QUOTED PASSAGE:
------------------------------

6 Things That Happen When You Let Guilt Control You

Everyone can relate to guilt. Whether it’s from lying to a loved one, insulting a close friend, cheating on a partner, or making a wrong decision, it cuts more deeply than any other emotion.

We agonize over the misdeed, replaying it over and over in our minds, trying to rationalize it, planning what we would have done differently if we had the chance to go back to that crossroad. Yet we know there is no time machine to fix the action. We are stuck in the present, wringing our hands in angst. “I wish… should’ve… could’ve… would’ve… if…” become mainstays in our vocabulary.

When we resolve we had enough of this pain, we bury it. In other words, we throw a sheet over a big, ugly vat of guilt. The torment still exists, but we banish it so we can cope.

The guilt may be out of sight, but it is still in our subconscious mind. Then the real trouble begins.

Sign 1: Strained Professional Relationships

Suppressed guilt ruins your self-image thereby tainting your interactions with people. When stigma is flared into your psyche, you become aware that you are hiding something shameful, and you feel as if your essence is on display for others’ judgment.

The key to a professional relationship is consistency. If one employee is off his rocker, yet lovable, his peers will adapt and accept him.

However, this is not the case if you are composed on Monday, moody on Tuesday, manic on Wednesday, and anxious on Thursday.

This behavior stimulates mistrust since no once in business will interact long-term with an unpredictable associate.

Sign 2: Tired, Distracted, and Late

Subduing guilt scorches a lot of mental energy. As a result, you become disconcerted. A wide-eyed “wait, sorry, what?” becomes increasingly often until you cannot attribute this haze to a bad night’s sleep, an oncoming cold, anxiety about politics, or stress about a future zombie apocalypse.

------------------------------

DATASET EXTRACT:
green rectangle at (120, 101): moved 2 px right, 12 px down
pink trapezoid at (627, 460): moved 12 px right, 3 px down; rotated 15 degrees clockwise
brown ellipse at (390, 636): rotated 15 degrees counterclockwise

------------------------------

YOUR TASKS:
- a) Say whether each statement agrees with the guilt article, answering yes or no and quoting the deciding words: (i) Consistency is the key to a professional relationship. (ii) Once buried, guilt is gone from the subconscious mind. (iii) Subduing guilt uses little mental energy.
- b) Carry on the article about guilt, starting after its last sentence.
The lines are separate material and are not part of the article on guilt.

ANSWERS TO THE PROBLEMS:
- a)
(i) Yes: "The key to a professional relationship is consistency."
(ii) No: "The guilt may be out of sight, but it is still in our subconscious mind."
(iii) No: "Subduing guilt scorches a lot of mental energy."

- b)
While you should be at optimal functioning, working hard, being bold, you are stuck in a daze fighting away an onslaught of remorseful thoughts.

Sign 3: Offensive Jokes

Everyone has something that makes them laugh, from slapstick to dry humor. According to Plato, a manifestation of superiority over people who are less fortunate than we are is what makes us laugh. Philosophers can debate this, but it is definitely true for those who are guilt-ridden. They never seem to have a punchline to their ridiculing banter. They insist it was a joke, but in the end, it was a jibe.

If you are jesting at another person’s expense and the jokes always seem to fail, there’s a good chance your guilt is showing. You have the need to lift yourself by pushing down others. This is a primitive defense. You want to point out how flawed others are in the face of your own blemishes.

Sign 4: Can’t Handle Minor Criticism

Imagine being verbally whipped every time you make a move. That is what suppressed guilt feels like, as you are insecure and doubting every action you choose. Therefore, you are raw and sensitive, and any slight critique or jab will feel like you are in the eye of a nuclear explosion. It’s crushing, and you tend to overreact.

As Tacitus, an ancient Roman senator, once said, “To show resentment at a reproach is to acknowledge that one may have deserved it.”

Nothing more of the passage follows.